Mentre nel settore di produzione degli emocomponenti viene effettuata la preparazione degli stessi con inizio immediato dopo il prelievo al fine di lavorare su unità freschissime e mantenerne così al meglio le caratteristiche, nel settore sierologia si effettuano tutte le indagini necessarie per validare le unità.

Per validazione si intende la valutazione di tutti quei parametri necessari (anche per legge) per considerare una donazione trasfondibile. Si intende pertanto la normalità di alcuni parametri (esame emocromocitometrico e transaminasi) e la negatività per la presenza di virus trasmissibili con il sangue (HIV1/2, HCV, HBV ecc.).

Nell’attesa di questi risultati tutte le unità preparate vengono immagazzinate secondo le caratteristiche prima descritte in apposite emoteche di quarantena.

Solo successivamente alla validazione (ed eliminazione delle unità non risultate idonee) le unità vengono trasferite nelle emoteche di attesa (assegnazione) a disposizione delle necessità trasfusionali dei pazienti.

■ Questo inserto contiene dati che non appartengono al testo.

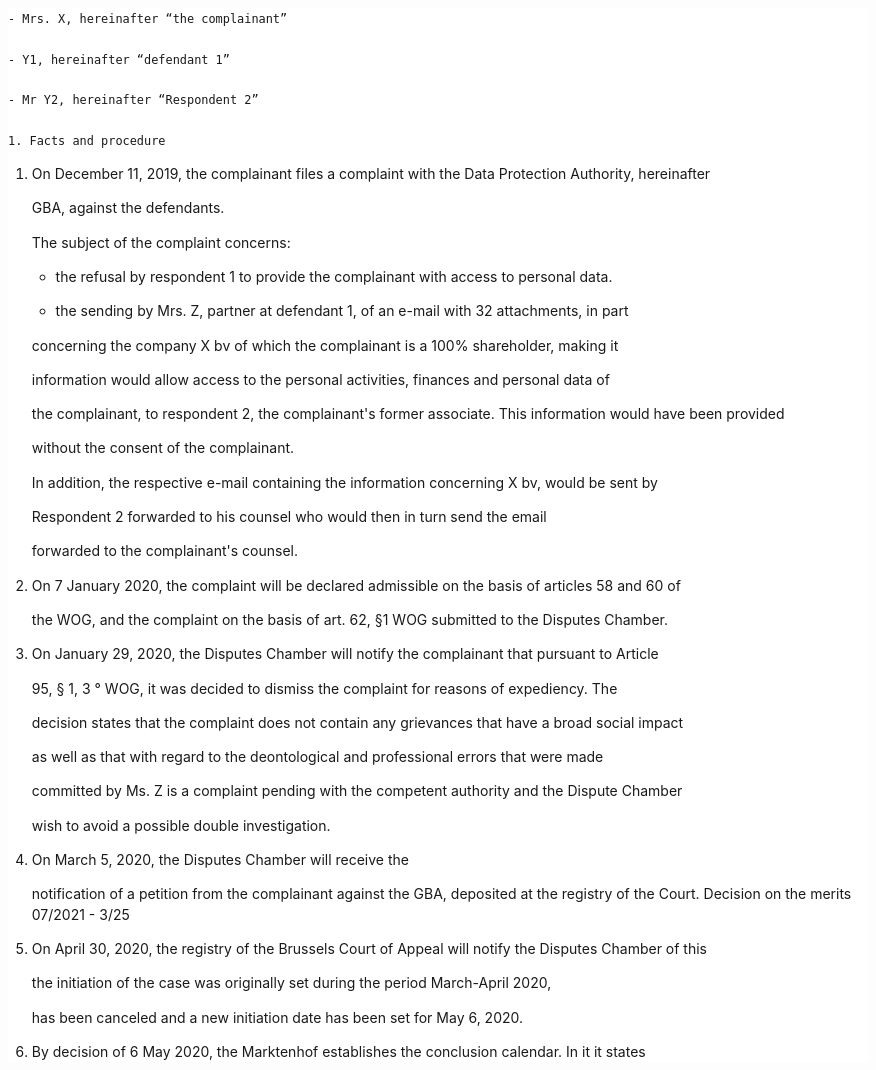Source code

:     - Mrs. X, hereinafter “the complainant”

    - Y1, hereinafter “defendant 1”

    - Mr Y2, hereinafter “Respondent 2”

    1. Facts and procedure

1. On December 11, 2019, the complainant files a complaint with the Data Protection Authority, hereinafter

    GBA, against the defendants.

    The subject of the complaint concerns:

    - the refusal by respondent 1 to provide the complainant with access to personal data.

    - the sending by Mrs. Z, partner at defendant 1, of an e-mail with 32 attachments, in part

    concerning the company X bv of which the complainant is a 100% shareholder, making it

    information would allow access to the personal activities, finances and personal data of

    the complainant, to respondent 2, the complainant's former associate. This information would have been provided

    without the consent of the complainant.

    In addition, the respective e-mail containing the information concerning X bv, would be sent by

    Respondent 2 forwarded to his counsel who would then in turn send the email

    forwarded to the complainant's counsel.

2. On 7 January 2020, the complaint will be declared admissible on the basis of articles 58 and 60 of

    the WOG, and the complaint on the basis of art. 62, §1 WOG submitted to the Disputes Chamber.

3. On January 29, 2020, the Disputes Chamber will notify the complainant that pursuant to Article

    95, § 1, 3 ° WOG, it was decided to dismiss the complaint for reasons of expediency. The

    decision states that the complaint does not contain any grievances that have a broad social impact

    as well as that with regard to the deontological and professional errors that were made

    committed by Ms. Z is a complaint pending with the competent authority and the Dispute Chamber

    wish to avoid a possible double investigation.

4. On March 5, 2020, the Disputes Chamber will receive the

    notification of a petition from the complainant against the GBA, deposited at the registry of the Court. Decision on the merits 07/2021 - 3/25

5. On April 30, 2020, the registry of the Brussels Court of Appeal will notify the Disputes Chamber of this

    the initiation of the case was originally set during the period March-April 2020,

    has been canceled and a new initiation date has been set for May 6, 2020.

6. By decision of 6 May 2020, the Marktenhof establishes the conclusion calendar. In it it states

Il Reparto segnala una necessità trasfusionale per un paziente inviando al Servizio Trasfusionale una richiesta cartacea con indicata la diagnosi e le condizioni dello stesso ed accompagna a questa un campione di sangue per le prove di laboratorio necessarie. Il Medico del Servizio Trasfusionale valuta l’appropriatezza della richiesta, si consulta se necessario con il Collega del Reparto, sceglie dalle emoteche l’emocomponente più idoneo per la necessità. In collaborazione con il Personale Laureato e Tecnico del settore prove di compatibilità e/o assegnazione si eseguono le prove di laboratorio necessarie per valutare la compatibilità del sangue da trasfondere con il sangue del paziente ricevente e solo dopo il risultato favorevole di queste analisi procede all’evasione della richiesta inviando al Reparto ed al letto del malato l’emocomponente necessario alla terapia.

Spero con queste poche righe di avere sintetizzato un percorso delicato che racchiude in sé professionalità e competenze, che richiede conoscenze tecniche sofisticate ed abilità artigianale, attenzione al donatore ed al ricevente ma che in realtà pur se mediata dai progressi scientifici della medicina moderna collega il braccio del donatore al braccio del paziente come direttamente avveniva in un passato poi neanche così tanto lontano.

Tratto dal sito dell’AVIS di Base dell’Università di Parma, il testo è stato scritto dal Dottor Sandro Formentini che lavora presso il SIT di Parma.